Wednesday, May 20, 2009

Injurycation (pt. 5) - Reasons Why

Saturday morning I woke up with a killer knee brace and Tyler asleep in a cot, next to me. Sometimes it can ruin a person to watch them sleep. Drooling on a pillow, snoring, mouth agape, farting. But Tyler sleeps like a doll. Hands under his pillow, head facing me, mouth closed, taking quiet, purposeful breaths. Beautiful.

And sad. Sad because things are so very complicated. And it's all my fault. Everyone's in this mess because of me and my heroic ideas of what a spouse and family should be. Well, to be honest, it's really my sister's fault.

When I was 13, my mother and I returned from voice lessons to find my 17 year old sister Juliette tied to a dining room chair and shot execution style. You can watch as many crime shows as you like. You can not recreate the complete shut down your body experiences when you find someone you love dead. You instantly feel responsible, like there's something you could have done.

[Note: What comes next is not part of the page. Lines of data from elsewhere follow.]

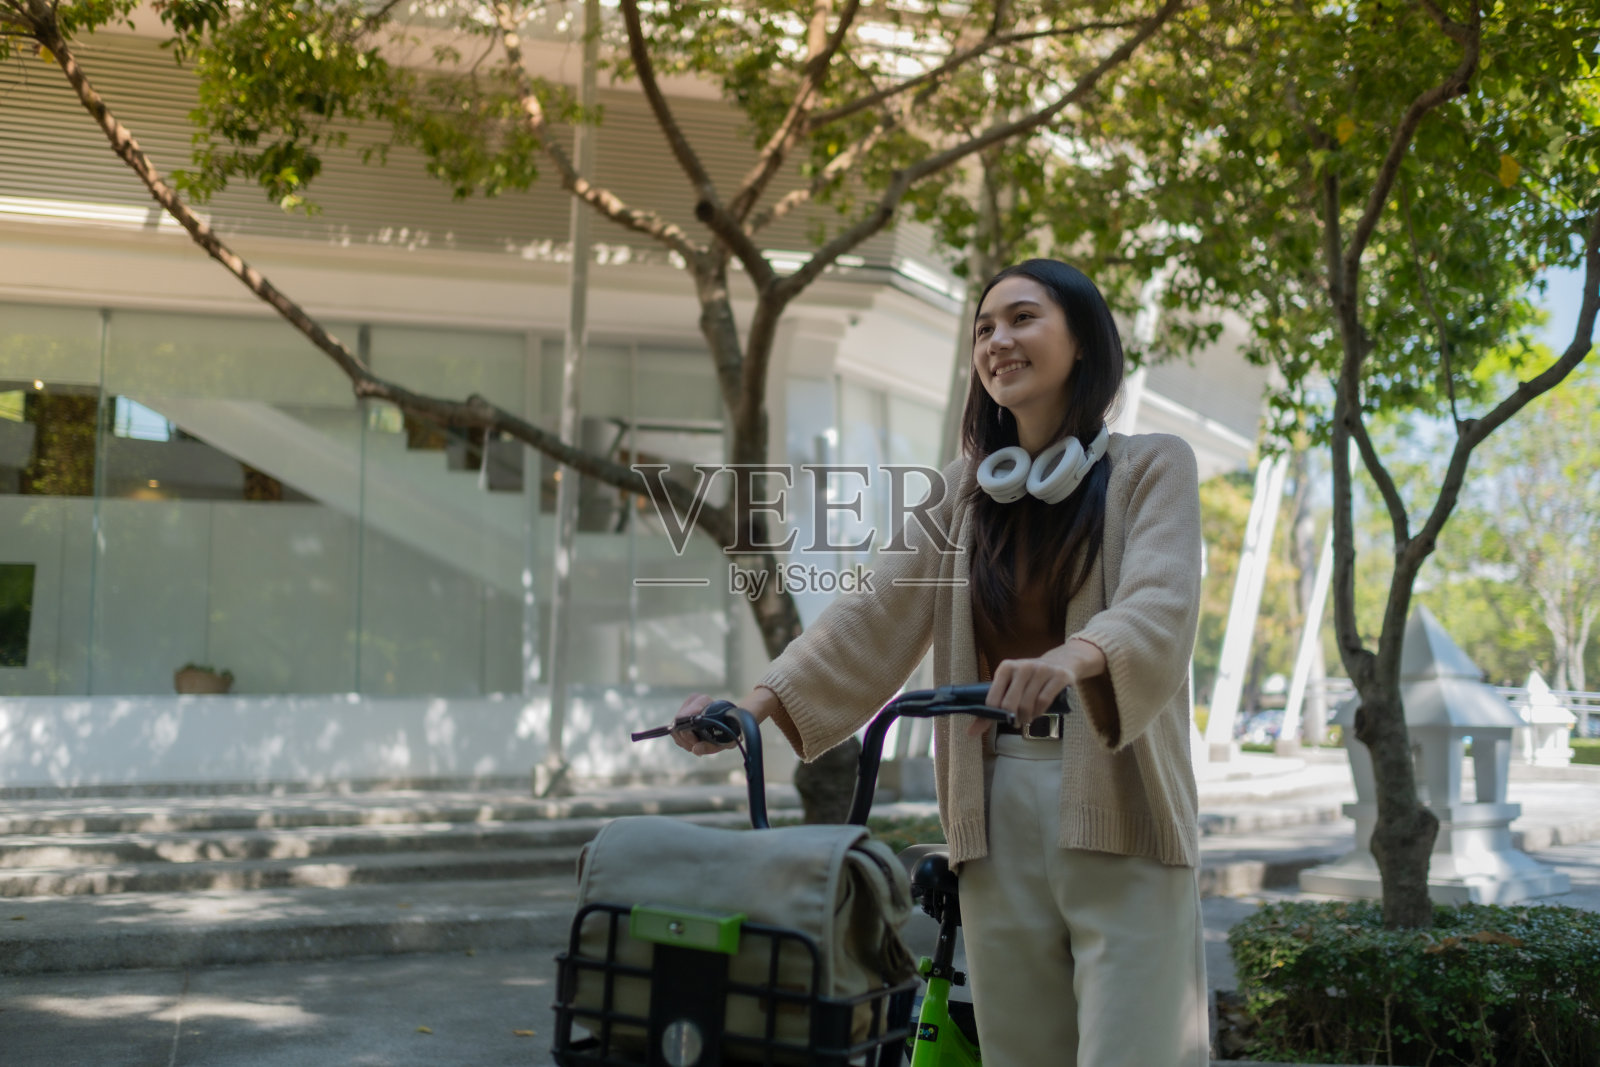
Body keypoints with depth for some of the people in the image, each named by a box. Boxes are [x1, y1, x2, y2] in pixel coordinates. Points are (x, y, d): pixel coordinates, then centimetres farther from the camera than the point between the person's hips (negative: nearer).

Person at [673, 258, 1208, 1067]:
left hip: (1116, 810, -4)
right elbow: (878, 614, 5)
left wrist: (1074, 658, -39)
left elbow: (1162, 605, -17)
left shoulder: (1151, 467, 2)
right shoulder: (966, 488, 15)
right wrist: (760, 700, -11)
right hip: (997, 812, 4)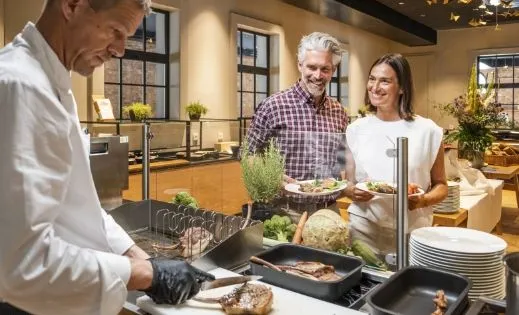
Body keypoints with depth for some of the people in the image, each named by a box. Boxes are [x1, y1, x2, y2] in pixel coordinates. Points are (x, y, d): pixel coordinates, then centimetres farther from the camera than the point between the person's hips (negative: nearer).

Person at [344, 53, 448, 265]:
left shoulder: (427, 130, -4)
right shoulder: (356, 129, 2)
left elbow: (440, 185, 4)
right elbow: (348, 183, 8)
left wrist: (423, 200, -15)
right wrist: (354, 192, -14)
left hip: (412, 233, -1)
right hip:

My father came home later from his office in downtown Chicago and upon hearing the news, instantly went to work on a heavy drinking problem. The Winnetka police were quickly replaced by the FBI, but ultimately they couldn't build a case against anyone and they were on to the next big crime. My family quickly dissolved after that. My father buried himself in his work at his engineering firm and his bottle at Meier's Tavern and my mother, well, she married another man. It must have been hard to look at my father. Juliette looked just like him.

In college I thought this was my chance to make my own stable family. I chose Brian, who I thought would be reliable, and for the most part I was right. And together we would make a safe, even tempered life for us and some kids. A nice, steady, uneventful, safe life. But I realized, after Tyler came back into my life, that stability is dysfunctional. Nothing in life is stable and to think so is delusional. And what you sacrifice for "stability" is happiness, excitement, and change. I built this prison accidentally, with my own good intentions. And maybe one day, I can break it down. But for right now, I have to live in in-between land.